## Exercise instructions
Return the portion of the web services assembly text starting with "- Migrate JAR" and going on through "server runtime environment.", copied word for word.

## Text segment
**********

You can assemble a web services-enabled
enterprise bean Java archive (JAR) file from a Web
Services
Description Language (WSDL) file with an assembly tool.
Before you begin
You can assemble Java-based web services modules
with assembly
tools provided with WebSphere® Application Server.
You
need the following artifacts to complete this task:
- An assembled enterprise bean JAR file that contains the Enterprise JavaBeans (EJB) implementation and all
classes that generate from the WSDL2Java command-line
tool when the role argument is develop-server and
the container argument is EJB.
- A WSDL
file
- The complete webservices.xml, ibm-webservices-bnd.xmi and ibm-webservices-ext.xmi deployment
descriptors, and the Java API
for XML-based remote procedure call (JAX-RPC) mapping file.
About this task
Assemble a web services-enabled enterprise bean JAR file
from a WSDL file by following the actions in the steps for this task
section.
Procedure
- Start an assembly tool. Read about starting
the assembly tool in the Rational® Application Developer documentation.
- If you have not done so already, configure the assembly
tool so that it works on Java EE modules. You need to make sure that
the Java EE and Web categories are enabled. Read
about configuring the assembly tool in the Rational Application Developer documentation.
- Migrate JAR files created with the Assembly Toolkit,
Application
Assembly Tool or a different tool to the Rational Application Developer assembly tool. To migrate
files, import your JAR files to the assembly tool. Read about migrating
code artifacts to an assembly tool in the Rational Application Developer documentation.
Results
You have the artifacts required to web service-enable
an EJB
module for web services. The artifacts are added to the JAR file.
Now you need to configure the deployment descriptors so that you can
deploy the web service into the application server runtime environment.
Example
The
AddressBook.jar JAR file contains
the following files after assembly. The files added in this task are
in bold. These files include the WSDL file, the deployment descriptors,
and the JAX-RPC mapping file.
META-INF/MANIFEST.MF
META-INF/ejb-jar.xml
addr/Address.class
addr/AddressBook_RI.class
addr/AddressBookSoapBindingImpl.class
addr/AddressBookHome.class
addr/Phone.class
addr/StateType.class
addr/AddressBook.class
META-INF/wsdl/AddressBook.wsdl
META-INF/ibm-webservices-bnd.xmi
META-INF/ibm-webservices-ext.xmi
META-INF/webservices.xml
META-INF/AddressBook_mapping.xml
What to do next
For JAX-RPC web services, configure
the
webservices.xml deployment
descriptor . You need to configure the deployment descriptors for
the web service so that WebSphere Application Server
can process the incoming web services requests.

**********

(Dataset entries)
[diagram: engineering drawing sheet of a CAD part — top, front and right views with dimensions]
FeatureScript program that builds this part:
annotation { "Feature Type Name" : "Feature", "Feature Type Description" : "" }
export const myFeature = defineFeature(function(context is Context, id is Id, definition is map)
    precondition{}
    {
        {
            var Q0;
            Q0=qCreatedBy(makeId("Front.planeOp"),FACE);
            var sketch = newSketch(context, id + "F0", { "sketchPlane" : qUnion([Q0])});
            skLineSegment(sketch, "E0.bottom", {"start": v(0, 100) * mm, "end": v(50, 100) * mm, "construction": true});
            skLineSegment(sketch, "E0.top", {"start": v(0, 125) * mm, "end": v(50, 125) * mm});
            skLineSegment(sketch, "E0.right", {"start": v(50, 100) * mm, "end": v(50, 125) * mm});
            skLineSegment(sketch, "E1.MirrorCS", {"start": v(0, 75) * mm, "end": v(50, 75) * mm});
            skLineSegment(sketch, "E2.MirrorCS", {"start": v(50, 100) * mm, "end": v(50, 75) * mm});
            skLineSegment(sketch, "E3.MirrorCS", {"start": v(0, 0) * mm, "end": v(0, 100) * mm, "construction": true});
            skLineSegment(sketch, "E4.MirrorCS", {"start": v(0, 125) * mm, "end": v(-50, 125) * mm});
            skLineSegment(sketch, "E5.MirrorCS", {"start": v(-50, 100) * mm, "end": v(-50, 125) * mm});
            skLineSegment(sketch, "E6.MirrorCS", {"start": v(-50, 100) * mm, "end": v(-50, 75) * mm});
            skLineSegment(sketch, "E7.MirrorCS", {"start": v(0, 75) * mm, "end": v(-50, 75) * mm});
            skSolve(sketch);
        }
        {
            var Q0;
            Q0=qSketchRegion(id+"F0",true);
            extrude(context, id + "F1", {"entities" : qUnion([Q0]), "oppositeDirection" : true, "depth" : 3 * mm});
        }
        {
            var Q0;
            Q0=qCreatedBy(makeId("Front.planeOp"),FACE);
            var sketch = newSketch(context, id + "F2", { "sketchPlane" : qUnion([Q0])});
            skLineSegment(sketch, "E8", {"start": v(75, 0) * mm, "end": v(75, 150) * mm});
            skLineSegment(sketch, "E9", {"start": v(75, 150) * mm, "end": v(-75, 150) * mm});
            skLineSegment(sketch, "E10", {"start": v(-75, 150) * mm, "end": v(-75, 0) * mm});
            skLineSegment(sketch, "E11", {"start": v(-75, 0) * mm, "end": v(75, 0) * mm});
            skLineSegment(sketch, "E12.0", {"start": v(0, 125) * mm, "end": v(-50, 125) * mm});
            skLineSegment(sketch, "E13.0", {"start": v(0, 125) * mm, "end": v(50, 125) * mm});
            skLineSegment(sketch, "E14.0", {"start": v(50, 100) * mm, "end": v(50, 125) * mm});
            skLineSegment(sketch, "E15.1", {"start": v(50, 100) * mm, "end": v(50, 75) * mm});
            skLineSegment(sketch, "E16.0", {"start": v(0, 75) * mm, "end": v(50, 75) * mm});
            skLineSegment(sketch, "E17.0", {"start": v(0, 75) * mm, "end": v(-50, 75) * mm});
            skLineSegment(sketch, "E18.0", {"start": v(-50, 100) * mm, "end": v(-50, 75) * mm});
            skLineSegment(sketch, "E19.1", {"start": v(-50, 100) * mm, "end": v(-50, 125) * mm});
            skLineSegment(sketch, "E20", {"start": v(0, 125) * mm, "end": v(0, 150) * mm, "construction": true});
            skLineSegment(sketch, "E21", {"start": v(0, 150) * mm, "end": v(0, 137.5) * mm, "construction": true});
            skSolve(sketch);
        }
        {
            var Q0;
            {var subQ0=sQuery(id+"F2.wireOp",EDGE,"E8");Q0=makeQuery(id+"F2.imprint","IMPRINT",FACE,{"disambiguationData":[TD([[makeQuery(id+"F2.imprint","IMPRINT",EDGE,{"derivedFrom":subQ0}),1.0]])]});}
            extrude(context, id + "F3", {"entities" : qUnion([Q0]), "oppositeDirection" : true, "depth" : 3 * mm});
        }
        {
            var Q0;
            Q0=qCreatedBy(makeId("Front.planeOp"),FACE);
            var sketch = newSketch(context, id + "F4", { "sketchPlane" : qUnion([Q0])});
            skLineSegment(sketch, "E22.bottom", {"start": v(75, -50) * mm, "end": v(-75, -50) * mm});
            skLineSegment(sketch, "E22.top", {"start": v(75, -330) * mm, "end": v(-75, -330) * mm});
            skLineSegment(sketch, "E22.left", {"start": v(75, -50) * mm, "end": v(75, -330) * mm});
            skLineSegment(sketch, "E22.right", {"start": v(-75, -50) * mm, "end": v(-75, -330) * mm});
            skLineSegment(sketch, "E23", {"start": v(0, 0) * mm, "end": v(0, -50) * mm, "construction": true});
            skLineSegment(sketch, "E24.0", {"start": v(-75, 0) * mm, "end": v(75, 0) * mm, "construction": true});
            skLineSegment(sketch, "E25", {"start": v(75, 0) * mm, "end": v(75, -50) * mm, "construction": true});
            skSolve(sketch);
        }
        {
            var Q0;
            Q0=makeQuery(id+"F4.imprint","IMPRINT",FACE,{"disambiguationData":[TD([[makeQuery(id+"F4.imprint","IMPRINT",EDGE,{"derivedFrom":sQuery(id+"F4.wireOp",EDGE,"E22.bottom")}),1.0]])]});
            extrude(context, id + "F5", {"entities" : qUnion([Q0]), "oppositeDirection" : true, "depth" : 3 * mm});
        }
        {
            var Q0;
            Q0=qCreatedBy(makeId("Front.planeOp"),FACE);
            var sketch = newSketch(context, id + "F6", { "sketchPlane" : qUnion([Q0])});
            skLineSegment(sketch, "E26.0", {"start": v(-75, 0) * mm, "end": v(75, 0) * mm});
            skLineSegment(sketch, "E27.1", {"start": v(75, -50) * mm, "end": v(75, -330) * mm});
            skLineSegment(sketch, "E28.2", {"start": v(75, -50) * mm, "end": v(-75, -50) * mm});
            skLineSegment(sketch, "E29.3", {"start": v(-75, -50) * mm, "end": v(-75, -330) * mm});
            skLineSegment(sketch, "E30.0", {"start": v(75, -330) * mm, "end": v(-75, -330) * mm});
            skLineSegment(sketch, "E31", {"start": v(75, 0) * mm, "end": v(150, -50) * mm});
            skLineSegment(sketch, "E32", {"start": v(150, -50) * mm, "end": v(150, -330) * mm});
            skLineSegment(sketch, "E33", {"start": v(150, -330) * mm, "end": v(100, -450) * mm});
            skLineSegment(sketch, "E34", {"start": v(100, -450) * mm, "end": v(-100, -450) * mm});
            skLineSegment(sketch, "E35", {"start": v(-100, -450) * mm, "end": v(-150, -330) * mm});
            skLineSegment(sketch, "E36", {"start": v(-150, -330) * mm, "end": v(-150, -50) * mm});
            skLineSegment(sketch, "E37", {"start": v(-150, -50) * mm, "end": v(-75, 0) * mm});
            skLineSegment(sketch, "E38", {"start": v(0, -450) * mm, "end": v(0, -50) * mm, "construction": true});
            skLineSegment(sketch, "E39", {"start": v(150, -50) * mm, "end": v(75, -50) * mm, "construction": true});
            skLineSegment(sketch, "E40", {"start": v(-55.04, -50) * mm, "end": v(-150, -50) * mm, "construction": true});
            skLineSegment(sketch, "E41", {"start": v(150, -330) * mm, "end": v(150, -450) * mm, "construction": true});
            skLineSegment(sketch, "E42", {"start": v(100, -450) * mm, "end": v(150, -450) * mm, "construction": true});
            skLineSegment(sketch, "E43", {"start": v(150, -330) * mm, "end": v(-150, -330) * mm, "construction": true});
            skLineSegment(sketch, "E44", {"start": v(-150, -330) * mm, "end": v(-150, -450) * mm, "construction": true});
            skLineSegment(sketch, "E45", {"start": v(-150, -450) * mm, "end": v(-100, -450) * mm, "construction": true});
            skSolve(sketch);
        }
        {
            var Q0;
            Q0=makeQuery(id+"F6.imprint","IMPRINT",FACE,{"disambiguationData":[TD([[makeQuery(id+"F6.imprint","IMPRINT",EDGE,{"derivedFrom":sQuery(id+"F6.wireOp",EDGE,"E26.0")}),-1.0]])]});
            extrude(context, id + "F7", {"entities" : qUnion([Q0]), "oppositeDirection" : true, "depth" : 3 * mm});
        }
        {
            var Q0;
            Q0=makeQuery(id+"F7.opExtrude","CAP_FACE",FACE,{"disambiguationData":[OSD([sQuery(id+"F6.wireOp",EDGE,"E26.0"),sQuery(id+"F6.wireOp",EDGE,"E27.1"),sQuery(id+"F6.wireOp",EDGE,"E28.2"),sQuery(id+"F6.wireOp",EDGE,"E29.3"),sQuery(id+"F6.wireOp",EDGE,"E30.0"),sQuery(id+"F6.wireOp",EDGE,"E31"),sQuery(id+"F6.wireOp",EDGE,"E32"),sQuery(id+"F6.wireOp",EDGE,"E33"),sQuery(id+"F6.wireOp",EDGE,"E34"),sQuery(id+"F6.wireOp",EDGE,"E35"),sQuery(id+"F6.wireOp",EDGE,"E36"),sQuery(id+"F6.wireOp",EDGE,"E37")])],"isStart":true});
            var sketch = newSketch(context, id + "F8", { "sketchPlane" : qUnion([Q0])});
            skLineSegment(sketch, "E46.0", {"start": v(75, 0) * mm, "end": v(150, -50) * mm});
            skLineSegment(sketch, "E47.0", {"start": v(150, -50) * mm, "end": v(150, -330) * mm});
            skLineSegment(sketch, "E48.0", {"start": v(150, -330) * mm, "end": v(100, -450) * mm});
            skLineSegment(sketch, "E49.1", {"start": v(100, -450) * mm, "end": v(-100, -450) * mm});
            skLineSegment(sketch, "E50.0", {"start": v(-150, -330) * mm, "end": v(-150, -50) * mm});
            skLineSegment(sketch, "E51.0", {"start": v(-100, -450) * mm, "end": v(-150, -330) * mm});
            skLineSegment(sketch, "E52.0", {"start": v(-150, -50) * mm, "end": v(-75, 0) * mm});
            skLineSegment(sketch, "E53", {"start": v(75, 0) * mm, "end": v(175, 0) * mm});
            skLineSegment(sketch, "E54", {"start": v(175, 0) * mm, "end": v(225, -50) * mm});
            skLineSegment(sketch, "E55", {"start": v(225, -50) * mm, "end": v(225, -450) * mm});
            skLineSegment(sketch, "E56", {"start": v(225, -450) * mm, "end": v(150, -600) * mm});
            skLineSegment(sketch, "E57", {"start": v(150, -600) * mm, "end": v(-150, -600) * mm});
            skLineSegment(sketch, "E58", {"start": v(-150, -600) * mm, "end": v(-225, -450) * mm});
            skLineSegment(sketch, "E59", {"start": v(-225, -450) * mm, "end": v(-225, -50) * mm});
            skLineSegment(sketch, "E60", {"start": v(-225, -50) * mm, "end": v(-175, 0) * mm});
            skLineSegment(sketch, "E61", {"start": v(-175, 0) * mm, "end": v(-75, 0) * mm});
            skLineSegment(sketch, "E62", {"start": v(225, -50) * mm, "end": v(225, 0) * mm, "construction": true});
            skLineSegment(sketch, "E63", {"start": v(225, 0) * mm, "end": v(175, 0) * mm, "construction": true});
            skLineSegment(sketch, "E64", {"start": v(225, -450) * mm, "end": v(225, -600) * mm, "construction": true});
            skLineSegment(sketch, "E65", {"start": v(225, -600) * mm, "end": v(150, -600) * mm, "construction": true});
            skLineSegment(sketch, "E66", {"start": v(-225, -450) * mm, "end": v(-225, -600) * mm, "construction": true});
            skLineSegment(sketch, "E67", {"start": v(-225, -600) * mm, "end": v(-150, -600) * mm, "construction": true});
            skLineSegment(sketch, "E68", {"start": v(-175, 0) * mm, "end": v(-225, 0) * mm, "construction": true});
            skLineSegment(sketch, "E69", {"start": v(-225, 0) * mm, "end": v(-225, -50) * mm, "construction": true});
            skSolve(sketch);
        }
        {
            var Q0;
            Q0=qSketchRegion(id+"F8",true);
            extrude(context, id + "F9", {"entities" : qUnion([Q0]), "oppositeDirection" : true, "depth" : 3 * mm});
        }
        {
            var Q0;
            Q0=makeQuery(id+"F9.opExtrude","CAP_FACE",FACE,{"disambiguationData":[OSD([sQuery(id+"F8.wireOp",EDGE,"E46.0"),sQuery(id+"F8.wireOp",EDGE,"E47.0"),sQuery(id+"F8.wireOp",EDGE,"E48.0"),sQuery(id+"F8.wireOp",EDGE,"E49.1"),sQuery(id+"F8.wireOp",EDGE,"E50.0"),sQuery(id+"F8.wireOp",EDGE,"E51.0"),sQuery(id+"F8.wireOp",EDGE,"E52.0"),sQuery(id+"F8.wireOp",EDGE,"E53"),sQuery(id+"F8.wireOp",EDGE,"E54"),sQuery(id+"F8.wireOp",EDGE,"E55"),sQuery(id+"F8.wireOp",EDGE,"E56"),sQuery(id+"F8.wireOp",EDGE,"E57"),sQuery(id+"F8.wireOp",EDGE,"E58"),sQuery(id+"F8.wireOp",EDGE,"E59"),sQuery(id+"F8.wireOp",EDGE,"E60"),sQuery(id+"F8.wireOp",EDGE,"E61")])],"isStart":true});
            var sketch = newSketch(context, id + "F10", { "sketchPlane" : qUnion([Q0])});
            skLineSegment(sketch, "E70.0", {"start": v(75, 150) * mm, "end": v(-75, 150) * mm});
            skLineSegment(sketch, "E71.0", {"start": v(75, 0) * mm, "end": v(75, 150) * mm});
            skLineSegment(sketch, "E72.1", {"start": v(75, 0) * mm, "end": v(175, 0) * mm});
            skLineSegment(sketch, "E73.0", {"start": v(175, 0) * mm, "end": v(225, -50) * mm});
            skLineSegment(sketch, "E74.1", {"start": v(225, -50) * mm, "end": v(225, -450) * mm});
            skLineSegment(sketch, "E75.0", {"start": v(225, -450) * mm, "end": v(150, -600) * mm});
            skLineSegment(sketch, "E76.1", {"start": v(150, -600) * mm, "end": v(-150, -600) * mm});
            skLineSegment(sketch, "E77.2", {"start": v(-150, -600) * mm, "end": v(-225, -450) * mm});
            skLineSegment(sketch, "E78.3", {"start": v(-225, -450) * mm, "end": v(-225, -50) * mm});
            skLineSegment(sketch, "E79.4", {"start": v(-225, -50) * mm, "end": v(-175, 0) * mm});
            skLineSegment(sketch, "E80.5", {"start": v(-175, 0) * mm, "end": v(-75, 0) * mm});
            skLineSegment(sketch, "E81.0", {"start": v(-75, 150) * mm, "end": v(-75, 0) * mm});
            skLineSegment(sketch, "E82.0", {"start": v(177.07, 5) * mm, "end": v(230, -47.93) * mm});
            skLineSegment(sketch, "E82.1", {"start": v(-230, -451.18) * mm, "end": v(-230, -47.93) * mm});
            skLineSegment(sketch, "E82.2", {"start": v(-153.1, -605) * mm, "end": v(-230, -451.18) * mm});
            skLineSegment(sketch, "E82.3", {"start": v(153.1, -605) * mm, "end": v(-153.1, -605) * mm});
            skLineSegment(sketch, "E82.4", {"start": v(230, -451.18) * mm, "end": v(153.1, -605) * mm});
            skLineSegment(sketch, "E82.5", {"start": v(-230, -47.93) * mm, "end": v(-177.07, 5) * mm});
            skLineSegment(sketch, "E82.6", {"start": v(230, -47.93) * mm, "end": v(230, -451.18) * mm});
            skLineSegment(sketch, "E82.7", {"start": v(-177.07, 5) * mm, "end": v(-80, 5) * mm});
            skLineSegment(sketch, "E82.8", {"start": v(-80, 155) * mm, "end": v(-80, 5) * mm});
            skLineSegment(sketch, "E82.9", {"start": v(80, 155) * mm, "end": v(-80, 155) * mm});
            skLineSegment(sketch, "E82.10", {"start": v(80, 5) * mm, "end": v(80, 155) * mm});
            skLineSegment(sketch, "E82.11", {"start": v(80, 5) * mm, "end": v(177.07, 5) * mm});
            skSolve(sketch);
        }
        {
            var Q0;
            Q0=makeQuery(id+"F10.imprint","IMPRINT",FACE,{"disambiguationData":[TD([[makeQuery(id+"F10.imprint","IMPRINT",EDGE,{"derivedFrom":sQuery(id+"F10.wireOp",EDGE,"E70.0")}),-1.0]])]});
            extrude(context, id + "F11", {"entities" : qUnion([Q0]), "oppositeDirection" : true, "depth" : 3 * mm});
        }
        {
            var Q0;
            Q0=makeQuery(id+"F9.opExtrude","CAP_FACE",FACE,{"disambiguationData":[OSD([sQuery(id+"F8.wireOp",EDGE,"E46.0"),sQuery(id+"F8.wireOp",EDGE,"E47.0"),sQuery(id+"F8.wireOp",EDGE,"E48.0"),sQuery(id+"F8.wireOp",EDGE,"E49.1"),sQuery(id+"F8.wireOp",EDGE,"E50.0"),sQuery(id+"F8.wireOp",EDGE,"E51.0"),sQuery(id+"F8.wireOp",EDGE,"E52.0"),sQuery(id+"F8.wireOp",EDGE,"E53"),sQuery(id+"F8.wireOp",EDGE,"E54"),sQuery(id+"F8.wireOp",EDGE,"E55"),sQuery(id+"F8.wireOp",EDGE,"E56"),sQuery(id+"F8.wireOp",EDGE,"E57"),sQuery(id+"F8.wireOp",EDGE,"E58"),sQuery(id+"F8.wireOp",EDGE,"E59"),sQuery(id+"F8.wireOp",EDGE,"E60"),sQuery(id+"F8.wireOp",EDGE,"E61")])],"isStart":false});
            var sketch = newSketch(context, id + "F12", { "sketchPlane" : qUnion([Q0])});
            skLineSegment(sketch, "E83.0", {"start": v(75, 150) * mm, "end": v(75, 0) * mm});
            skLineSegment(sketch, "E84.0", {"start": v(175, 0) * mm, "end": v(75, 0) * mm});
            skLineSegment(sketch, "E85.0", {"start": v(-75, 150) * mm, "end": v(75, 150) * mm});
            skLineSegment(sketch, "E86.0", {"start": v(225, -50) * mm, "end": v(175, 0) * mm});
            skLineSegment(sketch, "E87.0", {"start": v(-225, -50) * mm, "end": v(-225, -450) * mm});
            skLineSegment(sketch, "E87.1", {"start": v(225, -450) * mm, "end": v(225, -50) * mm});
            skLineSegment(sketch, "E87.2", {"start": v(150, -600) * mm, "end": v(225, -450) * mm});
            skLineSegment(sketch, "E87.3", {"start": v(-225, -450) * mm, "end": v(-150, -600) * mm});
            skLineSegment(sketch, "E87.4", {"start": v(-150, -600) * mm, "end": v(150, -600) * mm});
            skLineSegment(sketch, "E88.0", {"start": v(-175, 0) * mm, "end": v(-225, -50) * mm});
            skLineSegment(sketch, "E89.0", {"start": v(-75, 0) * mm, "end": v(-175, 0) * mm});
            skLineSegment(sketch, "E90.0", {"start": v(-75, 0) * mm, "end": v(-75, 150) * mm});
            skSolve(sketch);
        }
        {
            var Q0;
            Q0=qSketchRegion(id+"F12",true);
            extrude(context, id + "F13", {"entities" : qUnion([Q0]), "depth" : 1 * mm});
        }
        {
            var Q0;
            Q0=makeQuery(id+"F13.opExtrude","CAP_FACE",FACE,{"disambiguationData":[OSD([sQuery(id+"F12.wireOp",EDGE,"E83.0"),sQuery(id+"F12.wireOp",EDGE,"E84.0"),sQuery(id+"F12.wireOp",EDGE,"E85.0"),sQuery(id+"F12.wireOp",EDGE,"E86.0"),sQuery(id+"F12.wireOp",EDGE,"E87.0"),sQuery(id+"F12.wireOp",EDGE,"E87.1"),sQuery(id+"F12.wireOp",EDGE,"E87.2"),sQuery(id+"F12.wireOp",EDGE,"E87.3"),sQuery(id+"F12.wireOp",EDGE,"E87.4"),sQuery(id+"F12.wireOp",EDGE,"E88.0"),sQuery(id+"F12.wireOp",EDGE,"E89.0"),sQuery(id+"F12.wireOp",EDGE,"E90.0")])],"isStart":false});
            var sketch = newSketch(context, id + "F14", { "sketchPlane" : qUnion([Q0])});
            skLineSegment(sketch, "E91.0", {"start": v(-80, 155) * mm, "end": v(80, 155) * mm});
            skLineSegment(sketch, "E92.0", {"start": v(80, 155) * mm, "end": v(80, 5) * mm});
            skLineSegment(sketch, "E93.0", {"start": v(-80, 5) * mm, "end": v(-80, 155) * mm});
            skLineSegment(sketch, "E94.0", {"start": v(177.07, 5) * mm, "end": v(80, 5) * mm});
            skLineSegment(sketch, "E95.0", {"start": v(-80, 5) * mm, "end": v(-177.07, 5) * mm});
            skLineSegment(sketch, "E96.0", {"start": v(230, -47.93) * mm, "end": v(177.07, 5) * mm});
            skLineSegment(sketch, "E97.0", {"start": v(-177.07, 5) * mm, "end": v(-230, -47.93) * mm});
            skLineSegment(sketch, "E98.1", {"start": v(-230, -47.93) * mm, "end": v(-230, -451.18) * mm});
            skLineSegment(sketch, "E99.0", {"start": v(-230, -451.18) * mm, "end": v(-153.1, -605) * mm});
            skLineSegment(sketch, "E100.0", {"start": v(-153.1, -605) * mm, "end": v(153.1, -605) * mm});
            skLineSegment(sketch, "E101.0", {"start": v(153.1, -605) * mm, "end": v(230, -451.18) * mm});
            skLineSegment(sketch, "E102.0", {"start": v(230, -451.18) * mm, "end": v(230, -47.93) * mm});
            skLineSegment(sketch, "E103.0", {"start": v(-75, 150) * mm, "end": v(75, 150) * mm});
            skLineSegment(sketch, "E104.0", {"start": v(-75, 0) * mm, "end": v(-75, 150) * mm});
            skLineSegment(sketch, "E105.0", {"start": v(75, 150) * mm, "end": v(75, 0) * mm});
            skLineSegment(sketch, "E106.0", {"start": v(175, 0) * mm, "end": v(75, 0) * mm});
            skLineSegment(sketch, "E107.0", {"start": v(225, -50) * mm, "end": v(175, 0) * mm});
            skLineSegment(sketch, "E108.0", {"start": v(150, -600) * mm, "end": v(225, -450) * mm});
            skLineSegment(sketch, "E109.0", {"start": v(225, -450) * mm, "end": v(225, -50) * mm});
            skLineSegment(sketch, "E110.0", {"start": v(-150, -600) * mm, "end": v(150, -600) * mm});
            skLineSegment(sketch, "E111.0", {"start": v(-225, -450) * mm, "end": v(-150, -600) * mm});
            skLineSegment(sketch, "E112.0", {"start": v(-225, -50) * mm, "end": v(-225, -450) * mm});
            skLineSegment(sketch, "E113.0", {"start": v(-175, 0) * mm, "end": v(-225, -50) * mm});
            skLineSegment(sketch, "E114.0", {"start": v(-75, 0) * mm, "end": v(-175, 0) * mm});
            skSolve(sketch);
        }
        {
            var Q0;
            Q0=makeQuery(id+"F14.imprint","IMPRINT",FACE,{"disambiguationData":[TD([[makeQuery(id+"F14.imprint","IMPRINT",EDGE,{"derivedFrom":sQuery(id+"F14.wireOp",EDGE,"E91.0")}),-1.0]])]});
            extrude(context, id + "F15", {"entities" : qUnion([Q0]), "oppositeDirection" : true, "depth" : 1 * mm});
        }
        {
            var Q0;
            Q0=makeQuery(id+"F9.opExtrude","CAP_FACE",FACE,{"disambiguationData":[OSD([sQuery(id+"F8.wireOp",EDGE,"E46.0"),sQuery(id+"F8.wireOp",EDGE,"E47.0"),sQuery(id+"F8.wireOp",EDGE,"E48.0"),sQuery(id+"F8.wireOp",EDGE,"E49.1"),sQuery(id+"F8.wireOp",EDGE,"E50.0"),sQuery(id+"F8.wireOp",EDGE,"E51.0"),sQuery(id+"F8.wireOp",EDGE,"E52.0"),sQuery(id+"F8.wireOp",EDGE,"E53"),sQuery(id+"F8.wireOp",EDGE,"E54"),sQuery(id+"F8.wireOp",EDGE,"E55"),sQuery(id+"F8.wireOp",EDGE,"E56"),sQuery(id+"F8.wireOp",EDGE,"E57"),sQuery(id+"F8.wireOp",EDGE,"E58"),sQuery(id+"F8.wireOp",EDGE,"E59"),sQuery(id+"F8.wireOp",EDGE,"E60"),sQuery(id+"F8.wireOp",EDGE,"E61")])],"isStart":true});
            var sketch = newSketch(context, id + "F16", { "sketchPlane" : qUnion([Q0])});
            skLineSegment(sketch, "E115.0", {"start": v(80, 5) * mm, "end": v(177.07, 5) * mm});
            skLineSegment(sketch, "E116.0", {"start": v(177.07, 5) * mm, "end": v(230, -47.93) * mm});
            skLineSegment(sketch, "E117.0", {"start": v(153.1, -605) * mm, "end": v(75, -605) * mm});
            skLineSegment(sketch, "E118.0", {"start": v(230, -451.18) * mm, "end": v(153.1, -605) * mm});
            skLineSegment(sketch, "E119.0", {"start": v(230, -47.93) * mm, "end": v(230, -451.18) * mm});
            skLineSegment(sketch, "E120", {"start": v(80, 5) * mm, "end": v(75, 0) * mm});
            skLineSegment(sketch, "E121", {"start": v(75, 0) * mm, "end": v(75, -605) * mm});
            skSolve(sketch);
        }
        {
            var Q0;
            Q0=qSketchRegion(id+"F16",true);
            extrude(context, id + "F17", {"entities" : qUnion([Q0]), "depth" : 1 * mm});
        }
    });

**********

## Exercise result
- Migrate JAR files created with the Assembly Toolkit,
Application
Assembly Tool or a different tool to the Rational Application Developer assembly tool. To migrate
files, import your JAR files to the assembly tool. Read about migrating
code artifacts to an assembly tool in the Rational Application Developer documentation.
Results
You have the artifacts required to web service-enable
an EJB
module for web services. The artifacts are added to the JAR file.
Now you need to configure the deployment descriptors so that you can
deploy the web service into the application server runtime environment.